**Problem details**
In the entries that follow, find the line containing "left elbow: (65, 79)"; from there, copy every line exactly through the line containing "left eye: (41, 56)".

=== Section Start ===

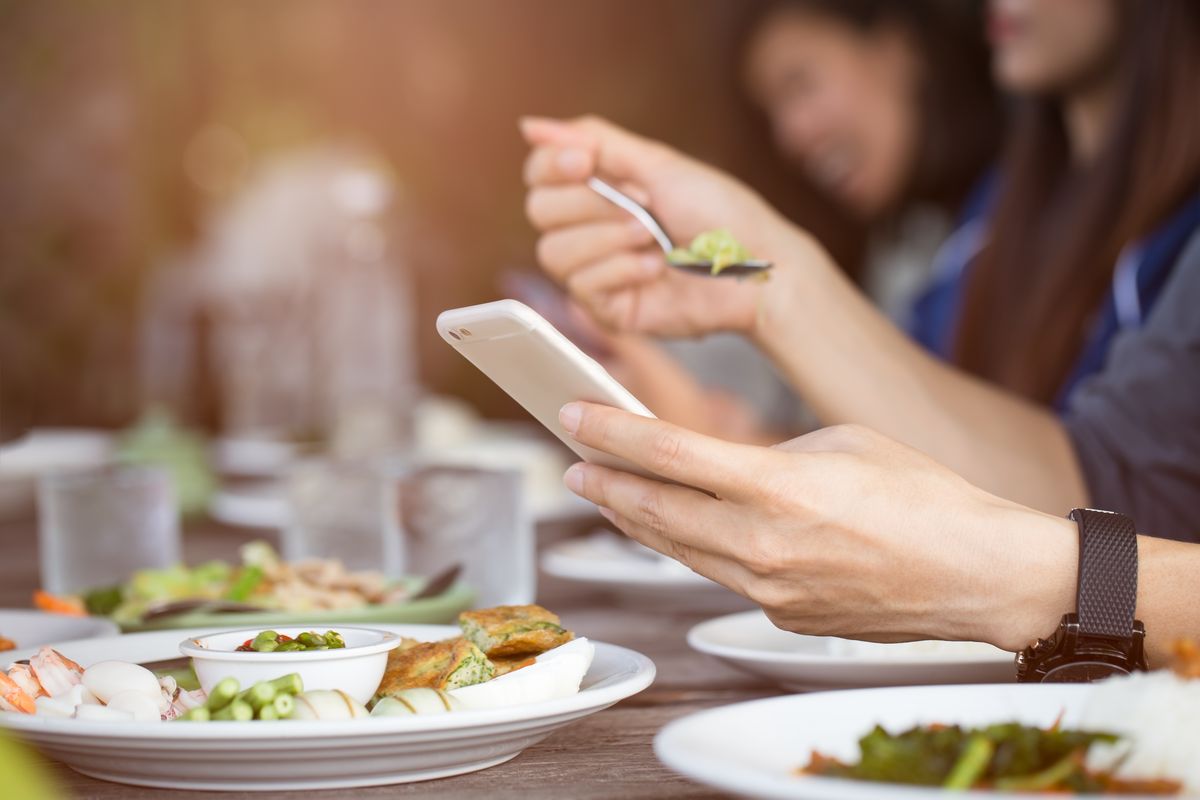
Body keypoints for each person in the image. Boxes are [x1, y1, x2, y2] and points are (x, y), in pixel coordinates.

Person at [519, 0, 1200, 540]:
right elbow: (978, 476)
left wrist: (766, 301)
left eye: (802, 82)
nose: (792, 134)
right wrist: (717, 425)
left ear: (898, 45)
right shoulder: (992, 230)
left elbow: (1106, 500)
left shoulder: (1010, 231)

=== Section End ===
=== Section Start ===

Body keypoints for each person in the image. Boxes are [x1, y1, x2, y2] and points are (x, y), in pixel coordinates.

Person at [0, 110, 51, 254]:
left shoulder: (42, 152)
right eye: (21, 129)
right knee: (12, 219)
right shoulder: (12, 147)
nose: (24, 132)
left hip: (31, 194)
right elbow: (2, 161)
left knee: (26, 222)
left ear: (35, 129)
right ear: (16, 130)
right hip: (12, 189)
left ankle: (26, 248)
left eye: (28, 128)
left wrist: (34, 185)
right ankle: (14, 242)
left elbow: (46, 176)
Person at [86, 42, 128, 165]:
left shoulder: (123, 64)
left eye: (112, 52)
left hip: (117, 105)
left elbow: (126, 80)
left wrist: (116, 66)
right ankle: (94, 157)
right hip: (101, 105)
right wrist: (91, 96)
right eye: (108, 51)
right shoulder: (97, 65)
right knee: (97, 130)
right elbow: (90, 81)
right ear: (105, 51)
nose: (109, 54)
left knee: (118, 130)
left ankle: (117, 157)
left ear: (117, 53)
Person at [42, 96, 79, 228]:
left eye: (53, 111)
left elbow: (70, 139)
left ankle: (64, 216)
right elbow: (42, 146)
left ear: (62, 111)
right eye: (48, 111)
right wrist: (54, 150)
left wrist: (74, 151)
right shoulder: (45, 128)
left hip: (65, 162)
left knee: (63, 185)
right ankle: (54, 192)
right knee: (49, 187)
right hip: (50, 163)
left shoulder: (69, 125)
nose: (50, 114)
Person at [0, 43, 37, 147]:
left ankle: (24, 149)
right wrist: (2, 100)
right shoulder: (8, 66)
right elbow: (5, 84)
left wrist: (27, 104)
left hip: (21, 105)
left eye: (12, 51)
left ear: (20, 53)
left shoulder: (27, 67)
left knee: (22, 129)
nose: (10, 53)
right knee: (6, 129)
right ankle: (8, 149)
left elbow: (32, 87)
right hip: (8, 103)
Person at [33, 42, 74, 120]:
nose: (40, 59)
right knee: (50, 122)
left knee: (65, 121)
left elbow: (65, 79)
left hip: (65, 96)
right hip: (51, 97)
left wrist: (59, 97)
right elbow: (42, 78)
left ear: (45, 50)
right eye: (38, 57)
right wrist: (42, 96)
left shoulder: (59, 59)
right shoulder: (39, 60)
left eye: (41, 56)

=== Section End ===

**Exercise solution**
left elbow: (65, 79)
left hip: (65, 96)
right hip: (51, 97)
left wrist: (59, 97)
right elbow: (42, 78)
left ear: (45, 50)
right eye: (38, 57)
right wrist: (42, 96)
left shoulder: (59, 59)
right shoulder: (39, 60)
left eye: (41, 56)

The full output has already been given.